━━━━━ Data provided
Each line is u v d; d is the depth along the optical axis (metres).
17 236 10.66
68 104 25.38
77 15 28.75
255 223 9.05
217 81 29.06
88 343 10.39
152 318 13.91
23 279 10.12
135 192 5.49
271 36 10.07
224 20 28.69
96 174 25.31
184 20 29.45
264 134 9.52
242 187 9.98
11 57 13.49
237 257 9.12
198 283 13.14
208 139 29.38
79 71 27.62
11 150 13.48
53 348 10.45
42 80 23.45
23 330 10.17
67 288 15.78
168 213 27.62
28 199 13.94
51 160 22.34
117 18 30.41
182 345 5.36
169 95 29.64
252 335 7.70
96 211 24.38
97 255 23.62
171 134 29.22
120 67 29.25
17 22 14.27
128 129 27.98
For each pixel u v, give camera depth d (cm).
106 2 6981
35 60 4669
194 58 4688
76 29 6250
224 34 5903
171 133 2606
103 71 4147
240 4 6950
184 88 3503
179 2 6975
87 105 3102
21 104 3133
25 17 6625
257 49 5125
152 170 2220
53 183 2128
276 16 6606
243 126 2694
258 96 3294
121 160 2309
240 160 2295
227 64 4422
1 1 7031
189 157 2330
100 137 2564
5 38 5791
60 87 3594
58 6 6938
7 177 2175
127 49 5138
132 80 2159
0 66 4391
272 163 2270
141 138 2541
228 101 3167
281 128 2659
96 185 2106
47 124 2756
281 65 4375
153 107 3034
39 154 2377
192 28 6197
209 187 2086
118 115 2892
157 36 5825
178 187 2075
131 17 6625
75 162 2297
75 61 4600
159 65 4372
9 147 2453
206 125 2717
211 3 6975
━━━━━━━━━━
*Required work:*
A complete answer gives every line of the data that includes "depth".

*Answer to the exercise:*
Each line is u v d; d is the depth along the optical axis (metres).
For each pixel u v, give camera depth d (cm).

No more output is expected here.